Dr Tippett says the ability to plan, fear of childbirth and other health reasons like protecting the pelvic floor muscles also motivate some women into choosing a caesarean. The 2007 ABS study on social trends suggests other factors pushing up caesarean rates include advancing maternal age, multiple pregnancy, low birth weight, breech presentation and private accommodation status in hospital.
Whilst obstetricians are often said to perform caesareans too readily, Dr Tippett disagrees that this applies to the whole group. She says it's true that there may be a few obstetricians who do push for a caesarean too soon, but points out many midwives will push too hard for a vaginal delivery. No matter which method health professionals espouse to, however, they all have the mother's best interests at heart. Both Ms Dahlen and Dr Tippett believe that the best outcome for women comes from a team care approach when midwives and doctors work together and have good protocols and strong lines of communication.

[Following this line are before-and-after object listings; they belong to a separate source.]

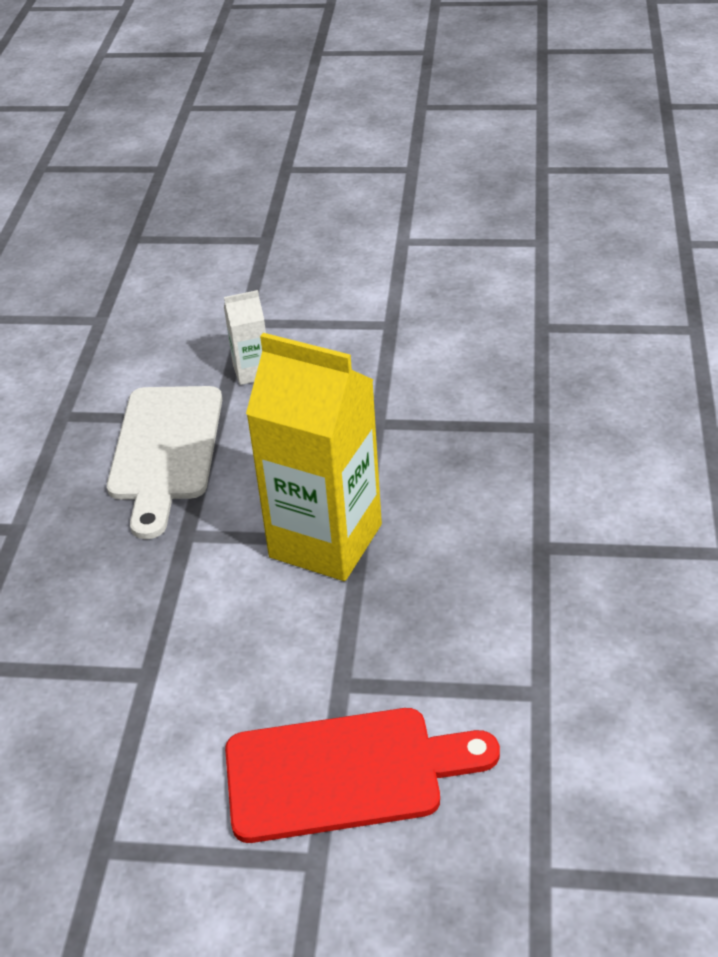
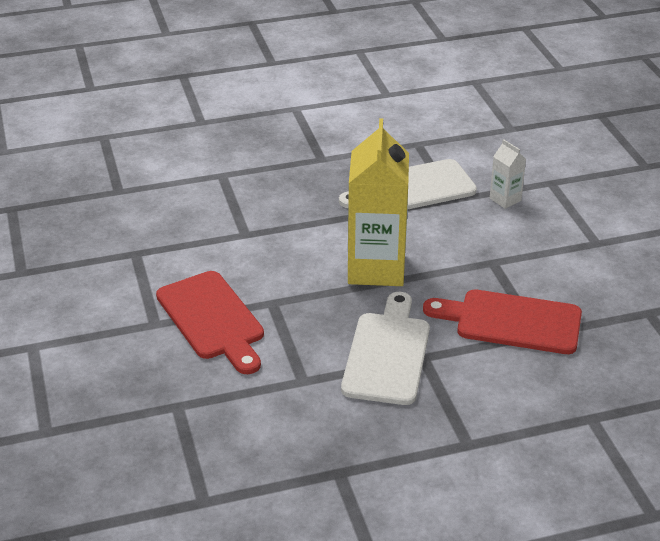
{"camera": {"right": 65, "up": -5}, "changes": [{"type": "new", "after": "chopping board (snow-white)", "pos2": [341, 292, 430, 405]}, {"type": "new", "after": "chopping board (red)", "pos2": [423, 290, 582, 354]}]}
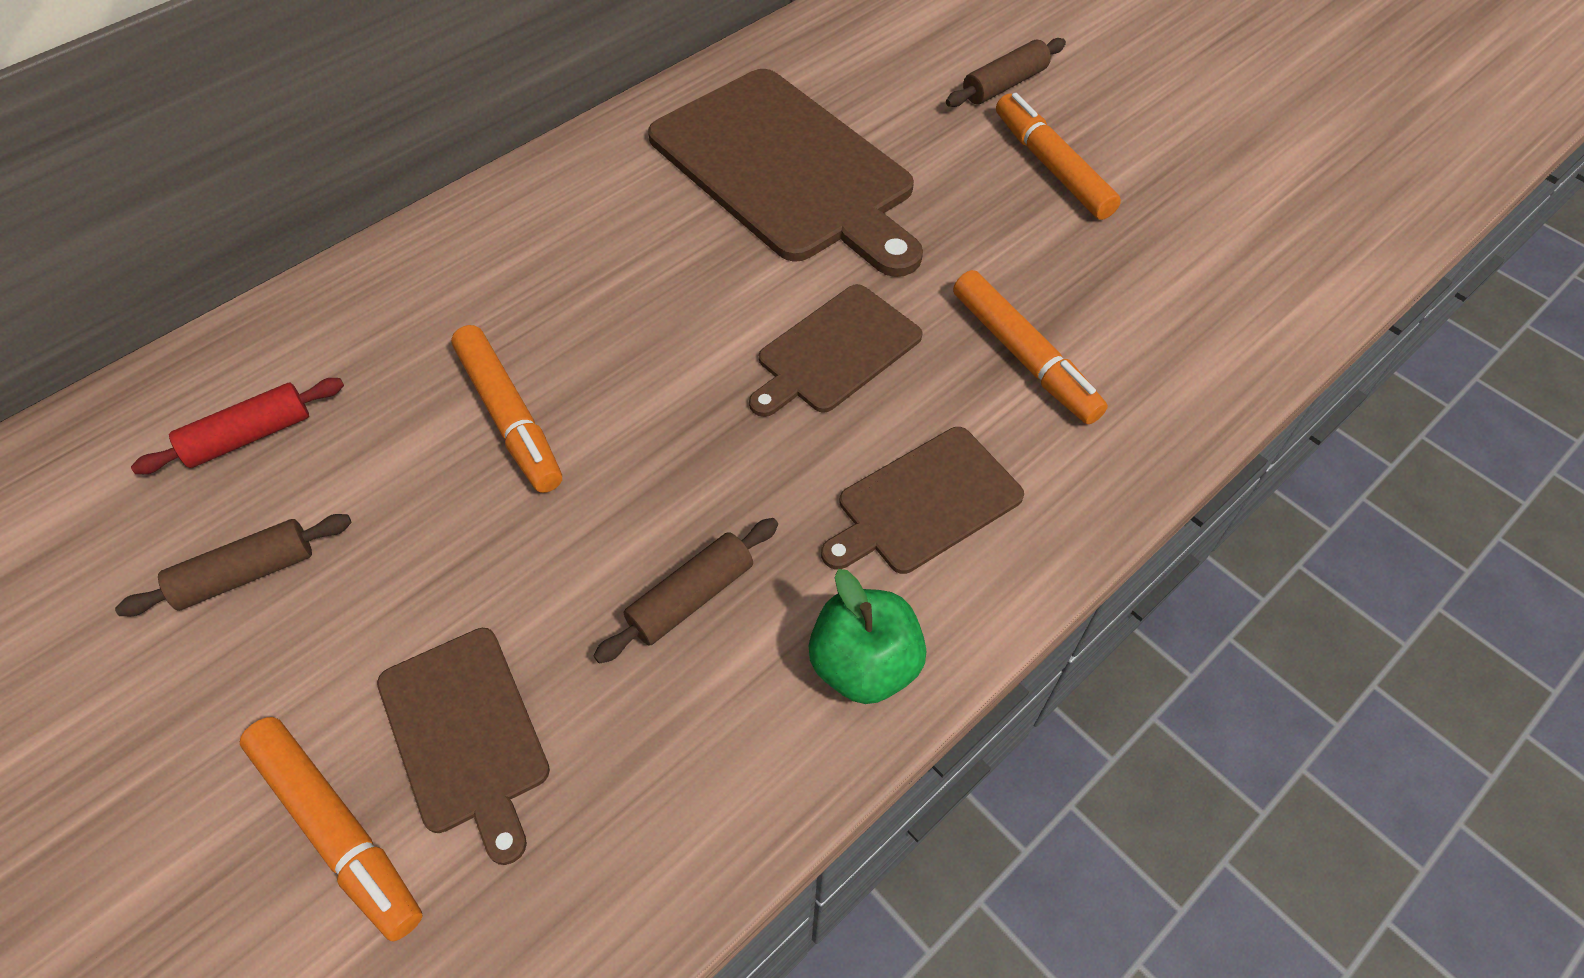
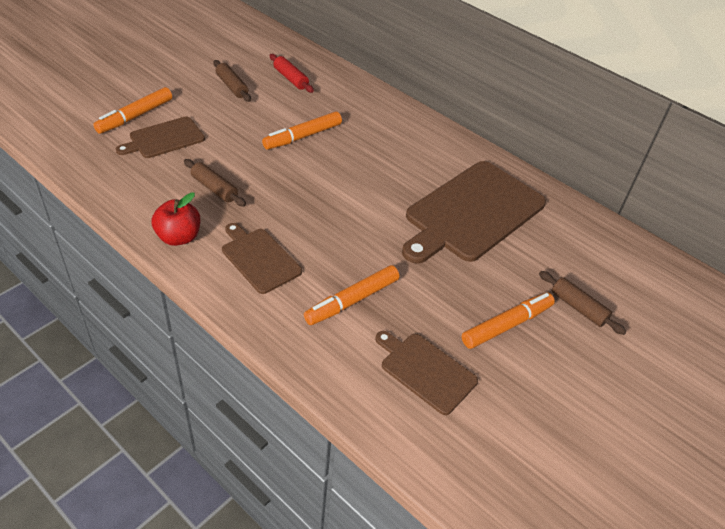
{"camera": {"right": 80, "up": -10}, "changes": [{"type": "shifted", "before": "chopping board (brown)", "pos1": [749, 284, 922, 417], "pos2": [375, 331, 478, 415]}, {"type": "repainted", "before": "apple (leaf-green)", "after": "apple (red)", "pos1": [809, 569, 926, 704], "pos2": [152, 192, 200, 246]}]}
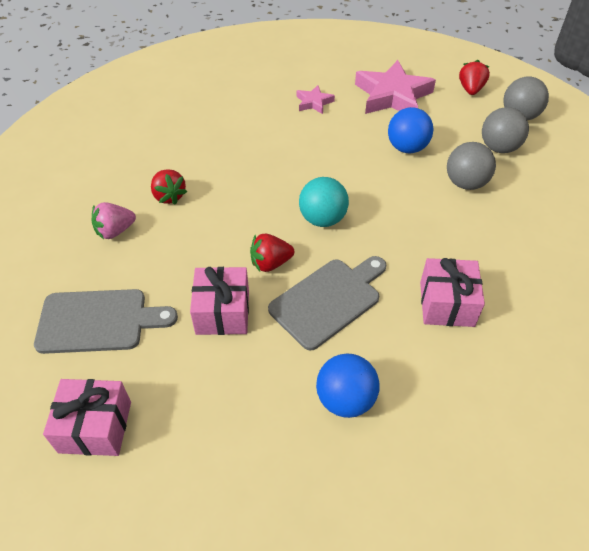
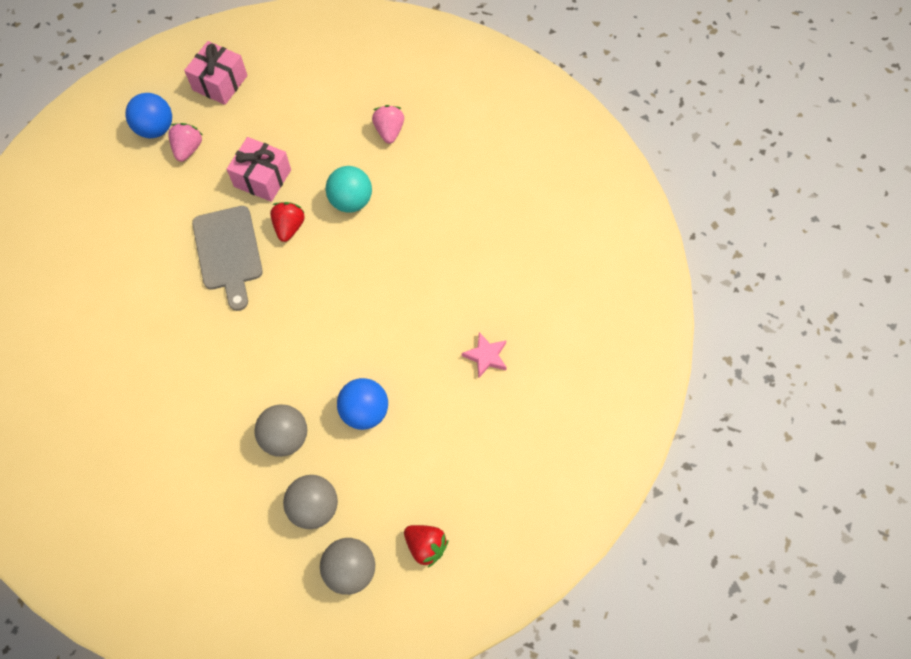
{"camera": {"right": 115, "up": 15}, "changes": [{"type": "gone", "before": "chopping board (grey)", "pos1": [34, 289, 178, 354]}, {"type": "gone", "before": "berry (red)", "pos1": [151, 169, 187, 205]}, {"type": "gone", "before": "star shape (pink)", "pos1": [355, 60, 436, 114]}, {"type": "gone", "before": "present (pink)", "pos1": [420, 258, 485, 327]}, {"type": "new", "after": "berry (pink)", "pos2": [168, 123, 202, 162]}, {"type": "shifted", "before": "sphere (turquoise)", "pos1": [299, 177, 349, 227], "pos2": [325, 166, 372, 213]}, {"type": "shifted", "before": "sphere (royal blue)", "pos1": [316, 354, 380, 418], "pos2": [125, 93, 172, 138]}]}
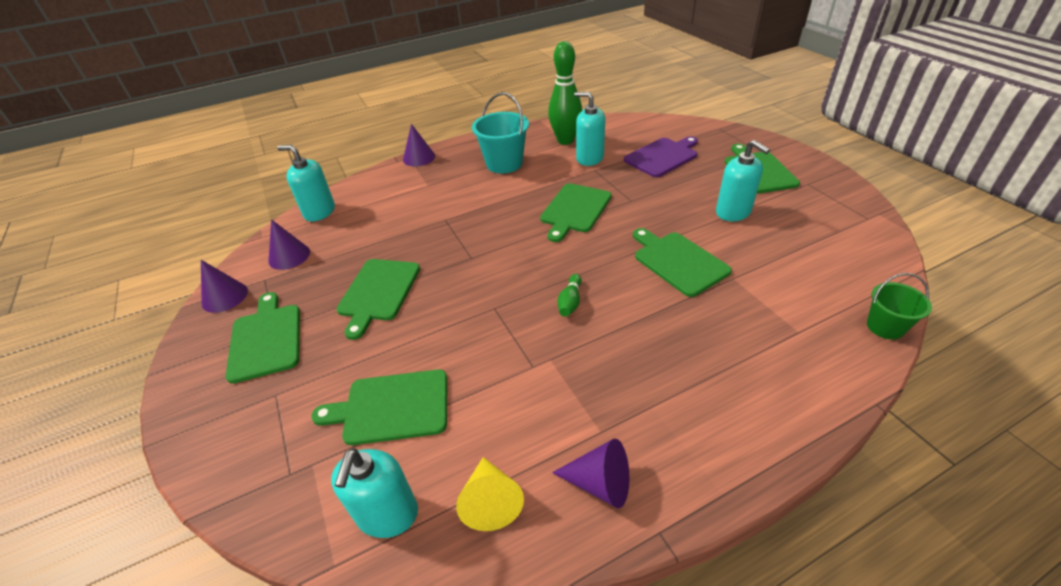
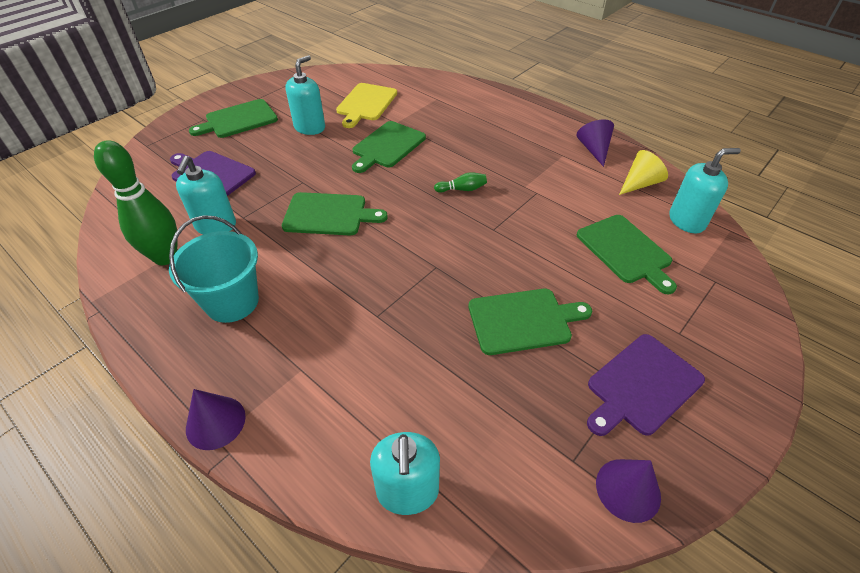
{"camera": {"right": -115, "up": 5}, "changes": [{"type": "gone", "before": "cone shape (violet)", "pos1": [269, 219, 310, 270]}, {"type": "gone", "before": "bucket (leaf-green)", "pos1": [867, 273, 932, 340]}, {"type": "new", "after": "chopping board (yellow)", "pos2": [336, 83, 397, 128]}, {"type": "repainted", "before": "chopping board (leaf-green)", "after": "chopping board (violet)", "pos1": [226, 292, 300, 384], "pos2": [587, 334, 705, 436]}]}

To attempt to reduce the rise in caesarean births, the NSW government released policy directives earlier this year stipulating that a mother's request for a caesarean without medical reason was not enough for it to be given the tick. The directive says that when a caesarean is under consideration, the mother has to be informed of the benefits and risks of the surgery compared to a vaginal delivery.
Pros and cons
At the end of the day, there is no right or wrong way to deliver a baby. Ms Dahlen says that so long as women are well informed then the choice should be theirs and they should not be judged for the decision they make. "It's really important that women don't feel guilty … but they need to know all the options and they need to feel in control," she says. "So many women are not told of the ramifications and they then go down a pathway that is not what they wanted." And, as Ms Dahlen points out, women can have fantastic or horrendous experiences no matter which way their baby is delivered.
Australia is one of the safest places in the world to have a baby, but there are small risks with both caesareans and vaginal births. Naturally, there are also plenty of positives. Here we list just some points to consider:
- Caesareans enable parents to plan the birth and other things such as childcare and work.
- Caesareans can reduce the risk of injury to the pelvic muscles and tissues and the anal sphincters, but not eliminate them.
- Caesareans eliminate the pain of labour; but the pain after lasts longer than with vaginal birth and recovery usually takes longer.
- Babies born by caesarean have higher rates of admission to neonatal intensive care with breathing difficulties. This risk increases dramatically if caesarean is done before 39 weeks gestation.
- Vaginal births carry a risk of episiotomy and this can be extremely painful.
- Caesareans are very safe, but the risk of maternal death due to complications is much higher than with a vaginal delivery (less than one in 2,500 after a caesarean and less than one in 10,000 after a vaginal birth).
- Risks are low, but caesareans carry a higher rate of injury to abdominal organs, infection, blood clotting and other complications.
- A caesarean can impact on how you deliver subsequent babies.
There is just one certainty in childbirth it will undoubtedly be one of the most important experiences of your life. So, it is worth arming yourself with all the facts and making an informed decision on how you would prefer your baby to enter the world.